__What to produce__.
Every line of the data below must be output exactly, with images left out.

__Material provided__.
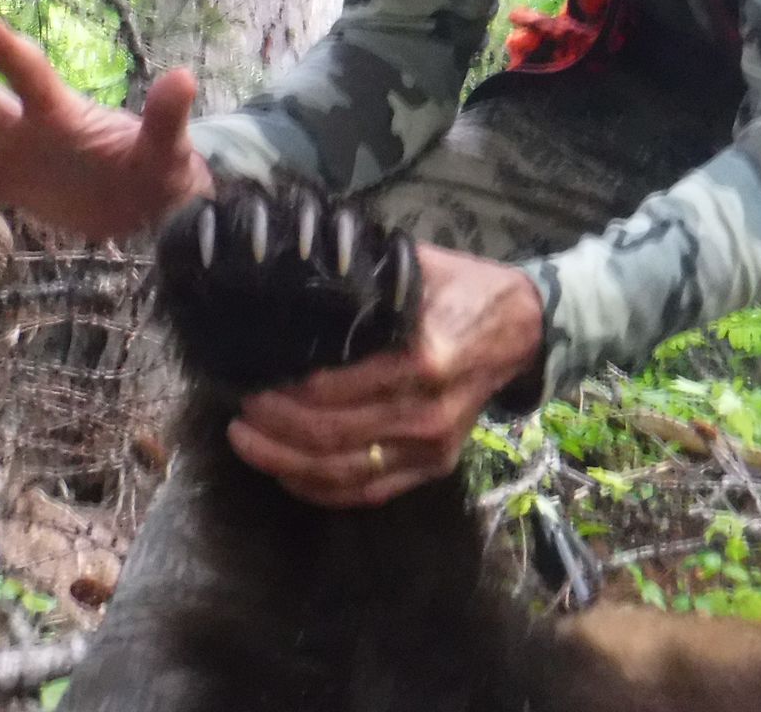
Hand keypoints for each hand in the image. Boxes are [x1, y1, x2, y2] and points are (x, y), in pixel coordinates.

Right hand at [0, 12, 213, 242]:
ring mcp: (11, 155)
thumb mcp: (169, 150)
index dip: (3, 50)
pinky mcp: (7, 186)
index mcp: (62, 113)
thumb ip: (168, 117)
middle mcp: (26, 127)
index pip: (27, 73)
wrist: (153, 202)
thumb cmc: (164, 170)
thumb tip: (185, 78)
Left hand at [226, 245, 544, 507]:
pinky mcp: (435, 466)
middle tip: (239, 409)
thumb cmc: (464, 289)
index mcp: (423, 359)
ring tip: (246, 441)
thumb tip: (294, 273)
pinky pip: (368, 491)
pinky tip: (286, 472)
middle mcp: (428, 412)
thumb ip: (362, 279)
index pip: (335, 389)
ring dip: (285, 462)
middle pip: (331, 436)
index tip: (250, 377)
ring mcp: (433, 446)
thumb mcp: (416, 268)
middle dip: (274, 428)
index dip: (284, 392)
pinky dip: (320, 489)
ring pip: (343, 472)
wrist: (522, 329)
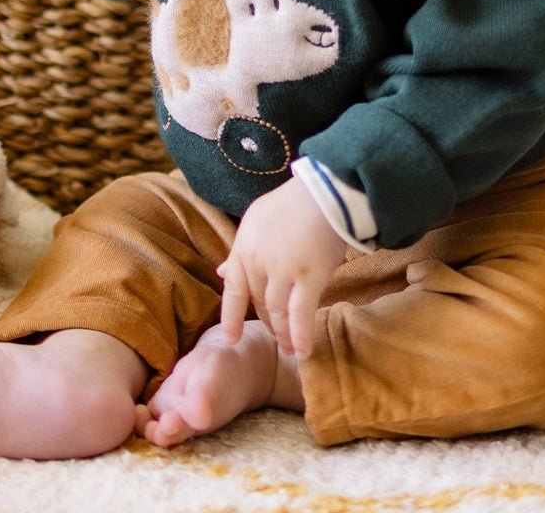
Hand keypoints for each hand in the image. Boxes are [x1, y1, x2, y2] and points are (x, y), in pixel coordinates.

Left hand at [217, 176, 348, 359]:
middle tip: (274, 338)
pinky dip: (300, 335)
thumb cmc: (292, 202)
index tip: (230, 337)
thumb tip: (222, 272)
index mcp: (244, 247)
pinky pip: (301, 314)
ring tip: (288, 350)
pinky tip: (302, 352)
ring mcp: (284, 271)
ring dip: (283, 334)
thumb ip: (240, 249)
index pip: (234, 290)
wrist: (323, 192)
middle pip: (259, 303)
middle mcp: (259, 262)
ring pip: (279, 312)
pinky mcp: (310, 276)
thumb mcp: (256, 220)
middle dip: (267, 324)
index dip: (231, 316)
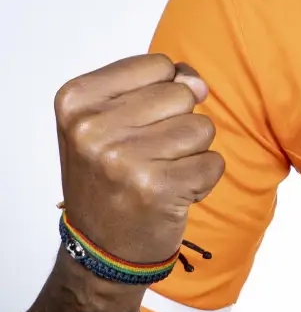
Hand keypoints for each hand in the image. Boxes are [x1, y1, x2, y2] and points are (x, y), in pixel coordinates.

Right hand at [55, 54, 224, 263]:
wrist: (102, 246)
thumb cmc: (111, 174)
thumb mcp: (112, 118)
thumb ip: (156, 86)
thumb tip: (198, 84)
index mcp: (76, 99)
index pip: (158, 65)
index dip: (162, 94)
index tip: (136, 127)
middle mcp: (92, 127)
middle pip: (183, 95)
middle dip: (178, 124)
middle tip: (149, 156)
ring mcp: (123, 159)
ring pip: (202, 128)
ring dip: (192, 153)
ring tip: (161, 174)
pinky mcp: (157, 188)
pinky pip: (214, 162)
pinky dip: (203, 179)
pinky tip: (172, 194)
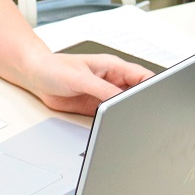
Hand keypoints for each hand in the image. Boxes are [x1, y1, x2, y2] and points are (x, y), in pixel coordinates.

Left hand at [26, 52, 154, 115]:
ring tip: (133, 123)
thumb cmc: (53, 67)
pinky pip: (112, 116)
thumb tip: (121, 100)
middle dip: (144, 104)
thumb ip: (101, 89)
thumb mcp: (80, 78)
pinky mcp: (96, 108)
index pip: (142, 76)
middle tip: (147, 116)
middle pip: (138, 94)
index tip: (159, 98)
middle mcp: (112, 81)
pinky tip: (117, 127)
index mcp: (113, 67)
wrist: (35, 77)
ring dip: (130, 114)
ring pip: (126, 107)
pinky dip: (116, 122)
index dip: (154, 87)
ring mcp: (105, 95)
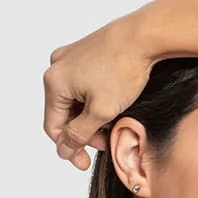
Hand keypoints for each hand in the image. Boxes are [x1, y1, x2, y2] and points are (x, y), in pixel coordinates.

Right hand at [43, 13, 152, 170]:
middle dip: (83, 132)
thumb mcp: (101, 111)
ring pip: (74, 100)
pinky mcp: (83, 52)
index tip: (85, 162)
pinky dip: (93, 100)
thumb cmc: (123, 70)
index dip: (69, 149)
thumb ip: (79, 134)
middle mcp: (56, 66)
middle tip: (105, 142)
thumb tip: (63, 150)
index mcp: (54, 81)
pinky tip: (111, 106)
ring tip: (111, 125)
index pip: (53, 127)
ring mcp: (69, 57)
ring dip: (89, 118)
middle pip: (63, 114)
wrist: (144, 35)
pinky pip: (81, 85)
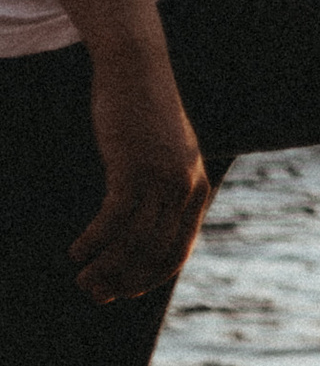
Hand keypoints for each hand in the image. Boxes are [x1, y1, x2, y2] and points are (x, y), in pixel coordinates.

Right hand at [74, 44, 211, 303]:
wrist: (136, 69)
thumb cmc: (144, 115)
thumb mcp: (163, 154)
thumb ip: (160, 187)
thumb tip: (144, 222)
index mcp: (196, 190)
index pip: (179, 251)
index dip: (151, 276)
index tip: (127, 292)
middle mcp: (184, 188)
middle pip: (155, 252)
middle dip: (125, 281)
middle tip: (96, 295)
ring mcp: (160, 178)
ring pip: (134, 241)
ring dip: (106, 268)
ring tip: (83, 283)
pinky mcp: (133, 167)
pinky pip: (113, 218)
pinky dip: (94, 241)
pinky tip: (77, 252)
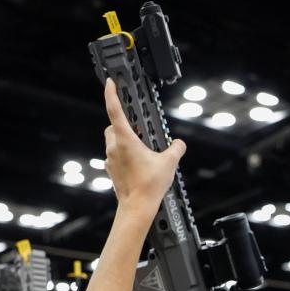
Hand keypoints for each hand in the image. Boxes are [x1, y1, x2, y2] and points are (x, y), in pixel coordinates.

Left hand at [103, 78, 185, 213]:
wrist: (136, 207)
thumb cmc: (148, 185)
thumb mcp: (169, 163)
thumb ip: (176, 148)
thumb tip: (179, 144)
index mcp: (125, 139)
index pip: (115, 110)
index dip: (111, 93)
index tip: (110, 83)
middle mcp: (114, 147)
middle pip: (114, 126)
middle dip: (125, 124)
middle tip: (140, 128)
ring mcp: (111, 160)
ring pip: (114, 141)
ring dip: (125, 140)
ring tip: (142, 148)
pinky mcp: (111, 171)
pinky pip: (115, 156)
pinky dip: (124, 155)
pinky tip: (138, 163)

__Written solution__.
Hand keypoints for each hand in the image. Boxes are [x1, y1, x2, y2] and points are (x, y), in pixel coordinates.

Right hand at [0, 12, 213, 242]:
ring mcp: (11, 155)
thumb mcp: (169, 150)
index dip: (3, 50)
pinky mcp: (7, 186)
index mcp: (62, 113)
thumb ip: (168, 117)
middle mcp: (26, 127)
index pip: (27, 73)
wrist: (153, 202)
thumb cmc: (164, 170)
thumb tip: (185, 78)
Left hand at [226, 245, 544, 507]:
pinky mcp: (435, 466)
middle tip: (239, 409)
thumb cmc: (464, 289)
index mcp: (423, 359)
ring tip: (246, 441)
thumb tip: (294, 273)
pinky pip: (368, 491)
pinky tip: (286, 472)
middle mcp: (428, 412)
thumb ip: (362, 279)
index pip: (335, 389)
ring dip: (285, 462)
middle pip: (331, 436)
index tip: (250, 377)
ring mcp: (433, 446)
thumb mcp: (416, 268)
middle dip: (274, 428)
index dip: (284, 392)
pinky dip: (320, 489)
ring pip: (343, 472)
wrist: (522, 329)
Hand keypoints for each hand in the image. Boxes are [x1, y1, x2, y2] and points are (x, y), in pixel coordinates.

Left hand at [217, 176, 348, 359]:
middle tip: (274, 338)
pinky dip: (300, 335)
thumb cmc: (292, 202)
index tip: (230, 337)
thumb tip: (222, 272)
index mcp: (244, 247)
pinky pip: (301, 314)
ring tip: (288, 350)
pinky tip: (302, 352)
ring mcp: (284, 271)
ring dip: (283, 334)
thumb ip: (240, 249)
index pip: (234, 290)
wrist: (323, 192)
middle pip: (259, 303)
middle mcp: (259, 262)
ring pip: (279, 312)
pinky mcp: (310, 276)
thumb mcp: (256, 220)
middle dip: (267, 324)
index dip: (231, 316)
Hand keypoints for each hand in the image. Boxes are [x1, y1, x2, y2] and points are (x, y), in pixel coordinates.

Right hand at [55, 54, 224, 263]:
wrist: (102, 246)
thumb cmc: (111, 174)
thumb mcp: (112, 118)
thumb ip: (156, 86)
thumb tip: (198, 84)
index mcp: (76, 99)
index pip: (158, 65)
index dip: (162, 94)
index tip: (136, 127)
middle mcp: (92, 127)
middle pip: (183, 95)
middle dip: (178, 124)
middle tip: (149, 156)
ring mcp: (123, 159)
ring pip: (202, 128)
ring dip: (192, 153)
ring tip: (161, 174)
pinky mcp: (157, 188)
pinky pip: (214, 162)
pinky dip: (203, 179)
pinky tip: (172, 194)
Hand keypoints for each hand in the image. Boxes are [x1, y1, x2, y2] and points are (x, y), in pixel coordinates.

Left hand at [26, 52, 154, 115]:
ring tip: (133, 123)
thumb cmc: (53, 67)
pinky pip: (112, 116)
thumb tip: (121, 100)
middle dip: (144, 104)
thumb ip: (101, 89)
thumb mcp: (80, 78)
pinky mcp: (96, 108)
index pip: (142, 76)
middle tip: (147, 116)
middle pip: (138, 94)
index tip: (159, 98)
middle mcp: (112, 81)
pinky tip: (117, 127)
index mcp: (113, 67)
wrist: (35, 77)
ring dip: (130, 114)
ring pip: (126, 107)
pinky dip: (116, 122)
index dip: (154, 87)
ring mcp: (105, 95)
Hand keypoints for each hand in the image. Boxes are [x1, y1, x2, y2] and points are (x, y), in pixel coordinates.

Right hand at [43, 13, 152, 170]:
middle dip: (83, 132)
thumb mcp: (101, 111)
ring pip: (74, 100)
pinky mcp: (83, 52)
index tip: (85, 162)
pinky dip: (93, 100)
thumb cmc: (123, 70)
index dip: (69, 149)
thumb ip: (79, 134)
middle mcp: (56, 66)
middle tip: (105, 142)
thumb tip: (63, 150)
index mcp: (54, 81)
pinky tip: (111, 106)
ring tip: (111, 125)
index pip: (53, 127)
ring mcp: (69, 57)
ring dip: (89, 118)
middle pip: (63, 114)
wrist: (144, 35)
pinky pip: (81, 85)
Hand keypoints for each hand in the image. Boxes are [x1, y1, x2, y2] and points are (x, y), in pixel coordinates.

Right hand at [74, 44, 211, 303]:
wrist: (136, 69)
thumb cmc: (144, 115)
thumb mcp: (163, 154)
thumb ip: (160, 187)
thumb tip: (144, 222)
index mcp: (196, 190)
index pip: (179, 251)
index dip: (151, 276)
index tip: (127, 292)
middle mcp: (184, 188)
middle pip: (155, 252)
middle dip: (125, 281)
middle tip: (96, 295)
ring mcp: (160, 178)
ring pip: (134, 241)
ring dip: (106, 268)
ring tip: (83, 283)
pinky mcp: (133, 167)
pinky pip: (113, 218)
pinky dip: (94, 241)
pinky tip: (77, 252)
Hand keypoints for each hand in the image. Boxes are [x1, y1, x2, y2] and points are (x, y), in pixel coordinates.

Left hand at [103, 78, 185, 213]:
wrist: (136, 207)
thumb cmc: (148, 185)
thumb mcp: (169, 163)
thumb ip: (176, 148)
thumb tip: (179, 144)
index mcp: (125, 139)
index pip: (115, 110)
index dip: (111, 93)
index tip: (110, 83)
middle mcp: (114, 147)
middle pip: (114, 126)
middle dip: (125, 124)
middle tip: (140, 128)
ring mcp: (111, 160)
ring pip: (114, 141)
ring dip: (125, 140)
ring tip: (142, 148)
pinky mcp: (111, 171)
pinky pip: (115, 156)
pinky dip: (124, 155)
pinky tip: (138, 163)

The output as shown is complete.